As my mum and I headed to the restaurant from our car, a girl about my age and her mother came up to us. They asked if we had any spare change(零钱). My mum right away asked where they lived. They pointed to an old car in a parking lot across the street. The girl said there were six of them living in that car. 

My mum said she had something to do after handing the people a few dollars. She sent me inside the restaurant with my dad and my three siblings(兄弟姐妹). But she didn't come. Later, I found out she had gone home and put all the food in our cupboards into a few bags. Then, she brought that food over to the car and handed the bags to the family. I wasn't there when that happened, but I can only imagine the joy it brought to those people. A few days later, when I actually found out about what she had done, I asked her why she helped those people. She told me that they were not lucky. I remembered the face of that girl who had asked us for change. She was the same age as me, yet we looked so different. 

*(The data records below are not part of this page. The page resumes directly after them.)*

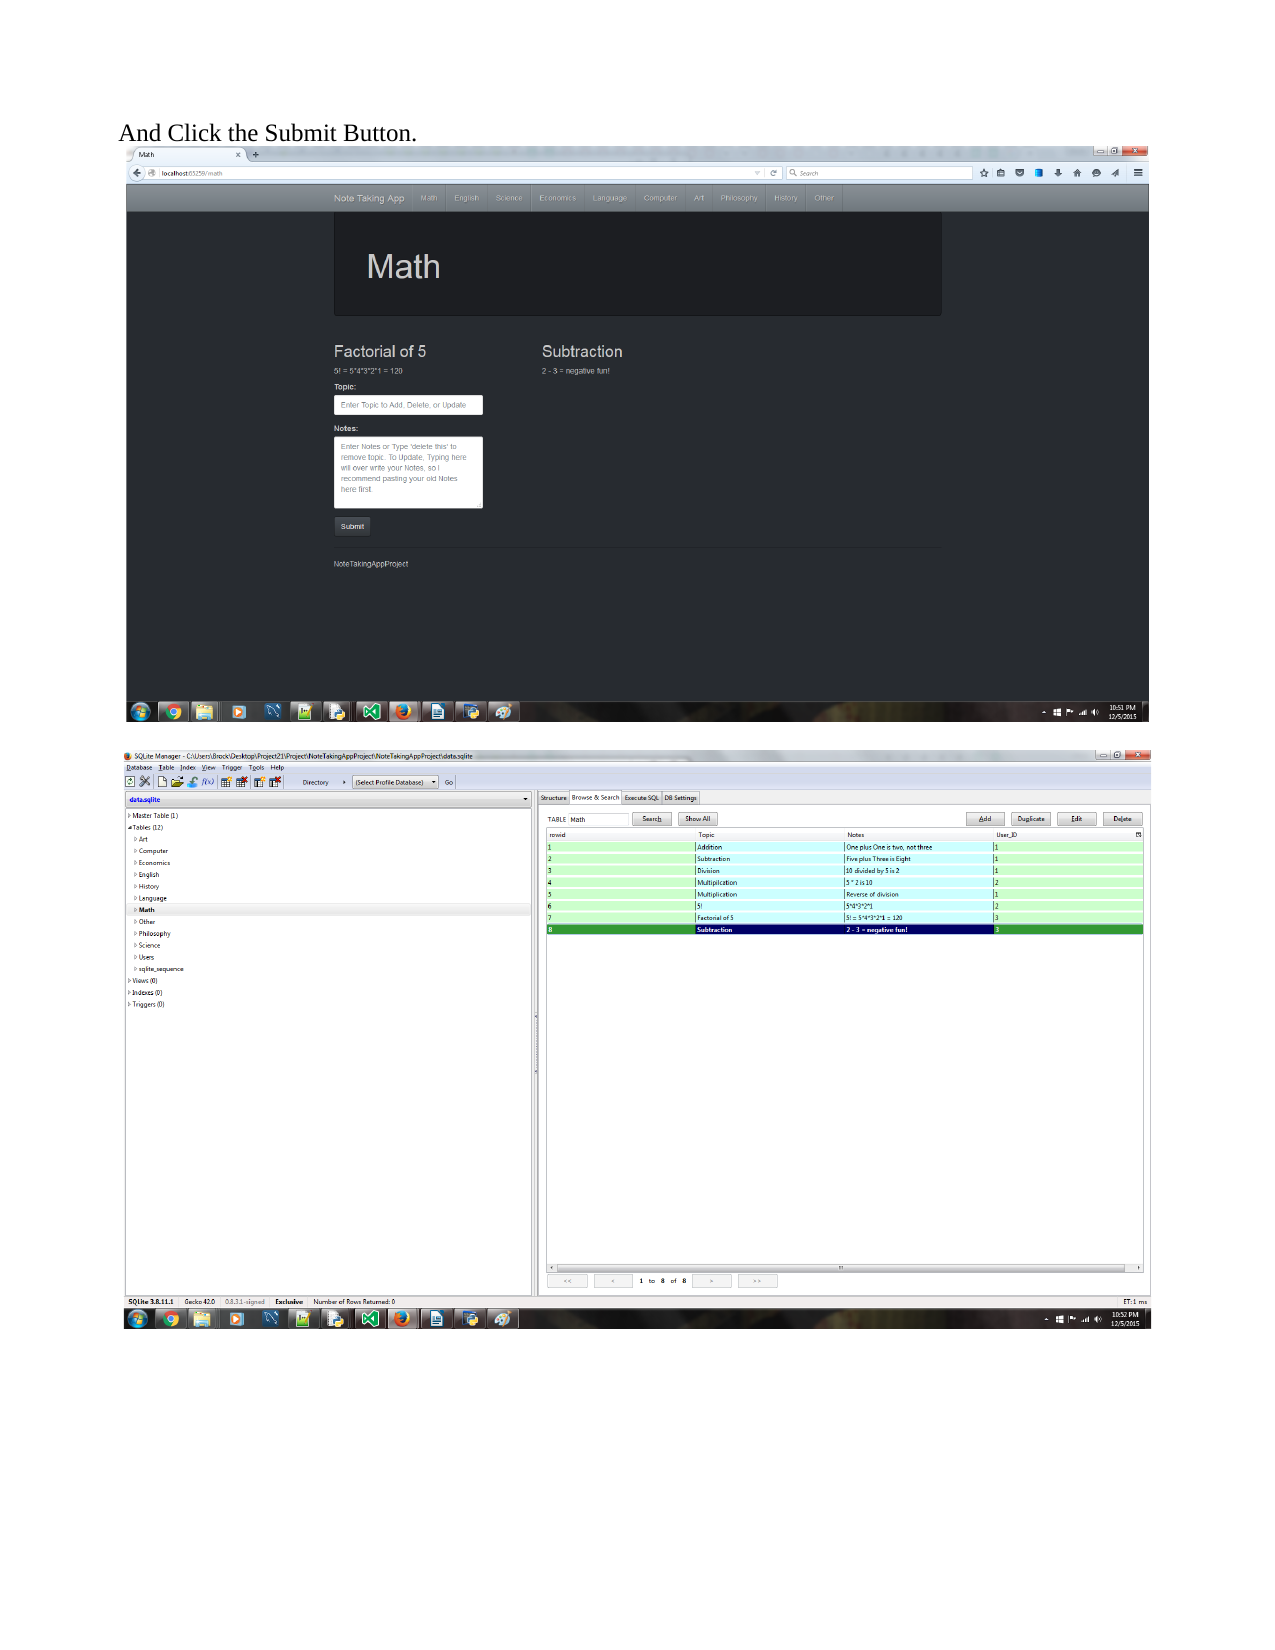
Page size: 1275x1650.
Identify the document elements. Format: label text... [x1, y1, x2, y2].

picture [126, 146, 1149, 722]
picture [123, 750, 1152, 1329]
text And Click the Submit Button. [118, 118, 1157, 147]
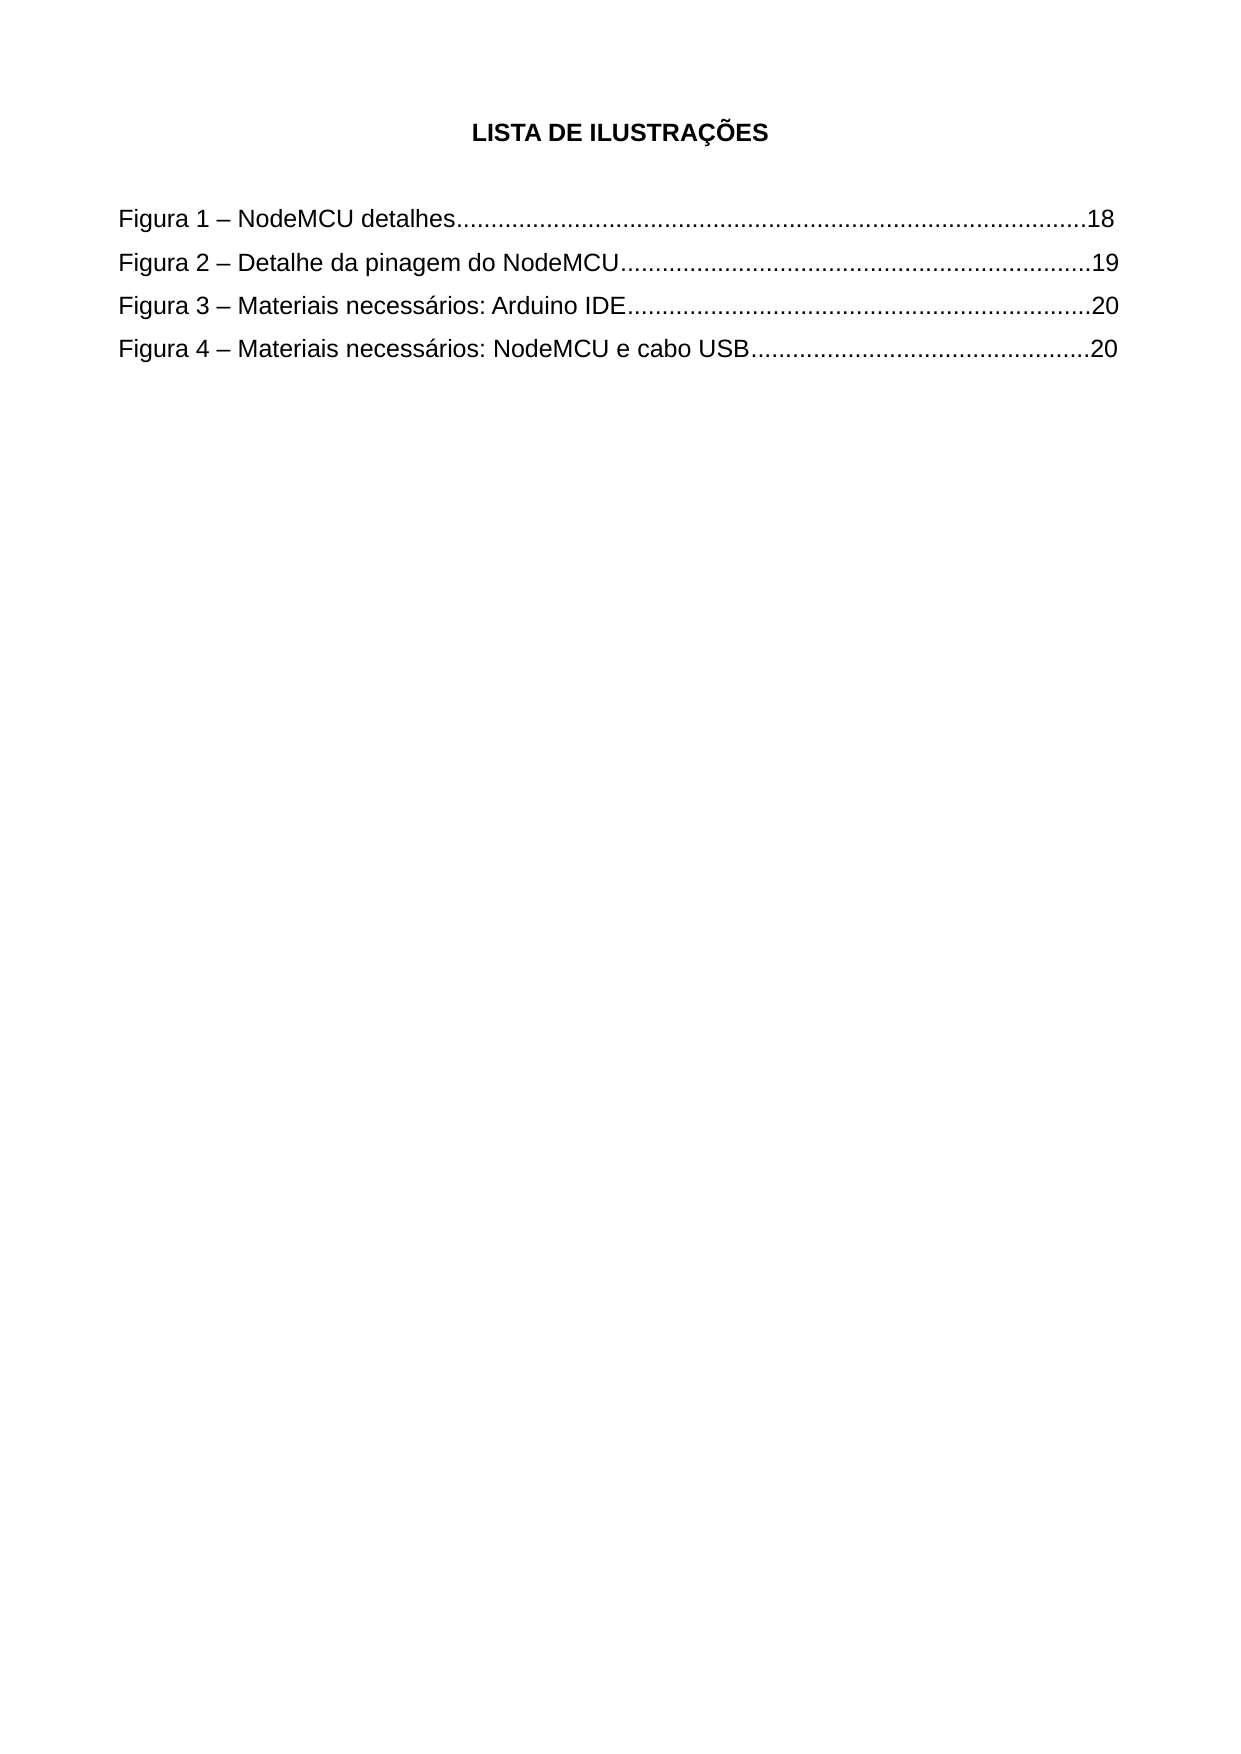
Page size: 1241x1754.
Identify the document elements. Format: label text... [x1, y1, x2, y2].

text Figura 3 – Materiais necessários: Arduino IDE...................................................................20 [118, 291, 1122, 319]
text Figura 1 – NodeMCU detalhes...........................................................................................18 [118, 204, 1122, 233]
text LISTA DE ILUSTRAÇÕES [118, 118, 1122, 147]
text Figura 2 – Detalhe da pinagem do NodeMCU....................................................................19 [118, 247, 1122, 276]
text Figura 4 – Materiais necessários: NodeMCU e cabo USB.................................................20 [118, 334, 1122, 362]
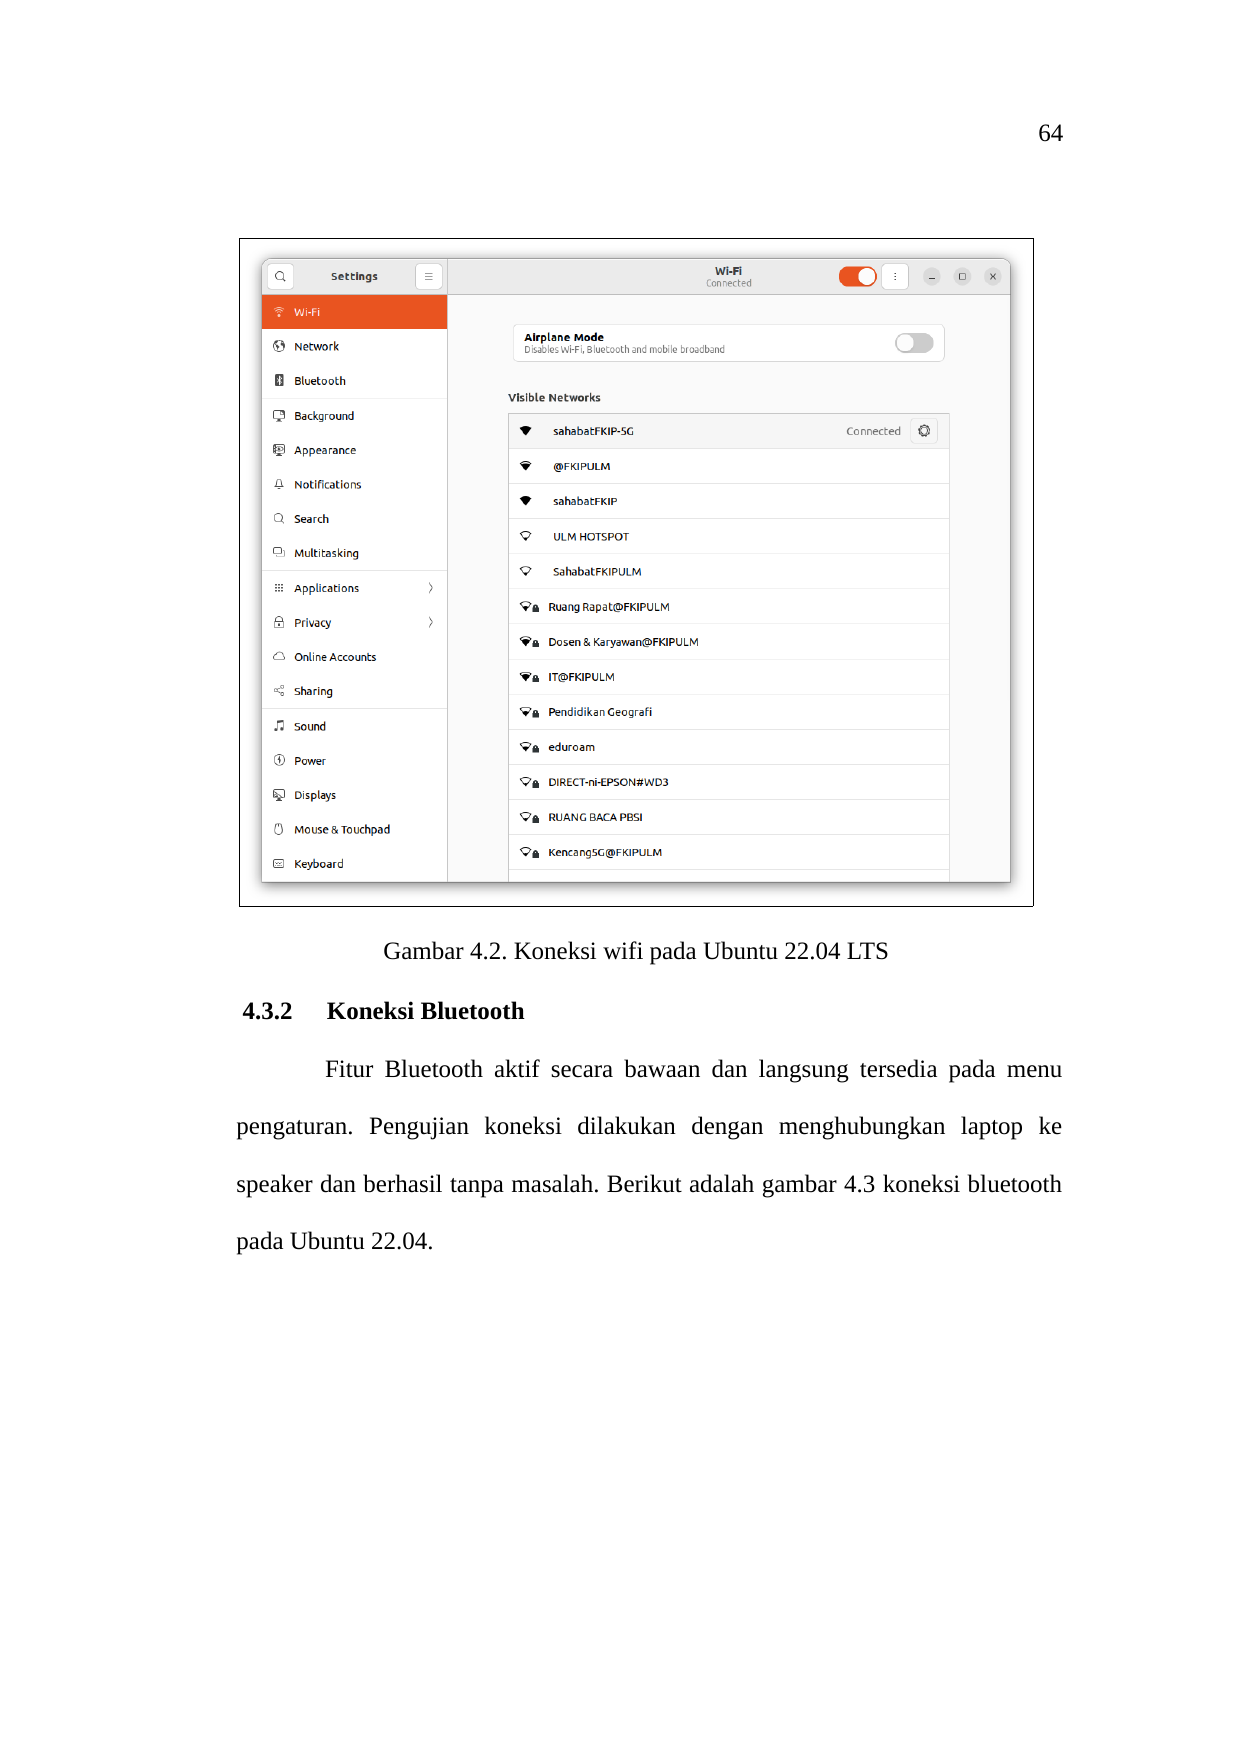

Here I stood, dressed in almost new clothes, headed to eat in a restaurant and then went back home to the bedroom I shared with my younger sister. I remembered thinking the other girl didn't have any food to eat and that she was heading back to a cold car shared with five other people. 

After painting this picture in my mind, I understood why my mum had done what she did. I will never forget what she did that night, and how she taught me one of the best lessons I have ever learned.